__REQUIRED TASKS__.
1. Decide whether each statement below agrees with the form metadata passage. For each, answer yes or no and quote the words from the passage that settle it. (a) Monitor 304 becomes aware of the event when a user opens a form for update. (b) Forms document model 400 is made up of three layers. (c) Tracker 308 records locations as the user moves between sections of the form.
2. Resume the form metadata passage, beginning after its last sentence.

__PAGE EXTRACT__.

Metadata data structure 312 is a data structure defined to contain the data instances created by the generated outputs of computes 310. Metadata data structure 312 has defined portions unique to each element being processed for which data entry metadata is desired. For example, each data entry field of a form, for which information is to be captured, has a data structure definition entry.

An example, using the components of FIG. 3, of a user completing a form, including an address, may be used to show the relationship between the components just described. When a user opens a form for update, monitor 304 becomes aware of the event. When compute 310 specific to the form is present, a first counter may be established by tracker 308 to indicate time the form was entered. As the user moves from section to section within the form, tracker 308 records the locations. Compute 310 may be used to modify the course of processing depending upon an input value or combination of values. For example, flow may change to expose form sections based on the user response, such as an address being too long and failing an edit check, taking the user to an added input area. As the user spends time on a form section, the time accumulates in the data structure for the specific section and item in the section. For example, when an address line is being completed, a time counter is established on entry and on exit of the address line item. Calculator 306 may be then be used to summarize data values in the address line element of the metadata data structure for the time spent on just the address line or other items defined to be part of the address section of the form.

With reference to FIG. 4, a block diagram of a forms document model in accordance with illustrative embodiments is shown. Forms document model 400 shows four separate layers comprising the model. Presentation layer 402 deals with user interface elements of the form to provide the desired look and feel. The user interface provides the placement of the user interface controls enabling the user to interact with the forms.

(Extracted records)
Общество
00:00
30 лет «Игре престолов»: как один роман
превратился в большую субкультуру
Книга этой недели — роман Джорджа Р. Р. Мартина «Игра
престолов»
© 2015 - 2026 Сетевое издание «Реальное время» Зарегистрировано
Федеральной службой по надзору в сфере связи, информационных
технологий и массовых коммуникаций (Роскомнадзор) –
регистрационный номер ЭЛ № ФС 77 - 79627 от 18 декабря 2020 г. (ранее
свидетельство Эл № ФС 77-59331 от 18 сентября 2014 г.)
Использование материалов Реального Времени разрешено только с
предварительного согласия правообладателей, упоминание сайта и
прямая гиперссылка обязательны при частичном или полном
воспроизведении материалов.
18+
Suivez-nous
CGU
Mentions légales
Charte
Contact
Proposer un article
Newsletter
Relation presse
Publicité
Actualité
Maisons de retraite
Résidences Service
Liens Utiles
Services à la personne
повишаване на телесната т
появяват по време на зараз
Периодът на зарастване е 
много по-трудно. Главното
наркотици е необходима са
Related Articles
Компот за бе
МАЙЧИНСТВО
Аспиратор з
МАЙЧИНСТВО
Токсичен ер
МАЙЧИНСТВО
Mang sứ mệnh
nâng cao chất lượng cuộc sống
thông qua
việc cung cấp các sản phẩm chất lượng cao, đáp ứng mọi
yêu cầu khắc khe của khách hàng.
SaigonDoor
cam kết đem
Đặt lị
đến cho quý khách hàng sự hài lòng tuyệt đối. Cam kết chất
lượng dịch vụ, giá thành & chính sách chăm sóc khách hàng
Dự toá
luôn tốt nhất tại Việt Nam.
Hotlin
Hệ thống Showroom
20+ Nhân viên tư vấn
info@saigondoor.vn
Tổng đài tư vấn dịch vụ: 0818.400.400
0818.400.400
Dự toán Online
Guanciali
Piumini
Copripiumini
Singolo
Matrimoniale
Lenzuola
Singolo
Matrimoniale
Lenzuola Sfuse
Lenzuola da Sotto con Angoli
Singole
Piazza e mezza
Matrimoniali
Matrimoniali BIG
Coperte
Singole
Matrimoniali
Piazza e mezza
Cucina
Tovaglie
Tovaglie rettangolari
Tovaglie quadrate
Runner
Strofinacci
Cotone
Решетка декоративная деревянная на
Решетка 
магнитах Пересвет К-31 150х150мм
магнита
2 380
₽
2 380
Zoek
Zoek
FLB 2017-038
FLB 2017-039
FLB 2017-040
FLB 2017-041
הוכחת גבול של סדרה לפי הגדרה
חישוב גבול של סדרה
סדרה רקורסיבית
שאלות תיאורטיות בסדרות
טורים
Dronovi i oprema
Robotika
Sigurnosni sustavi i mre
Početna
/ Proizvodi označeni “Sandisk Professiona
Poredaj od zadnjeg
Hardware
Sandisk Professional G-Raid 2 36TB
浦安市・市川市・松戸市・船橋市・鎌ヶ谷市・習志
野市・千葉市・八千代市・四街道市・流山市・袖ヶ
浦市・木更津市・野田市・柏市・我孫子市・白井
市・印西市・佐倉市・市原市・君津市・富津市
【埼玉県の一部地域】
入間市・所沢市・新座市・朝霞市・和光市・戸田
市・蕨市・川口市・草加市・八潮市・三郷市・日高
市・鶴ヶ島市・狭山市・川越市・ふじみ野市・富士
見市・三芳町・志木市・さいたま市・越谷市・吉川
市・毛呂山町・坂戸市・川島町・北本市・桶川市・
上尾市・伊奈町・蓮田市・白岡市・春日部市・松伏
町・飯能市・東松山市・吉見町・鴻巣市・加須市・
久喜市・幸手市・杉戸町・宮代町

__ANSWER SET__.
1.
(a) Yes: "When a user opens a form for update, monitor 304 becomes aware of the event."
(b) No: "Forms document model 400 shows four separate layers comprising the model."
(c) Yes: "As the user moves from section to section within the form, tracker 308 records the locations."

2.
Business logic 404 provides the logical capability underlying the user interface. Business logic 404 provides the computational element of the form that may also direct the user from one location to another within the form. Actual calculations may also be performed on the data that is entered into the form.

Data instances 406 provides the data structure for the collection of data entered. The implementation does not need to pre-define the extensible markup language structure to store the “counters,” for example, or other data elements related to data entry. The computes themselves are written in a generic way, such that the computes automatically generate the minimal needed data structure. The minimal data structure is generated to correspond with the form user interface implementation. The implementation then need only insert or “drop in” the computes/logic to begin capture of data entry metadata, completely independent of how the form user interface is implemented.

File attachments 408 provides a structured element to define a relationship for attachment of other data, typically documents pertinent to the form. For example, an attachment to an accident report form may be a digital photo file.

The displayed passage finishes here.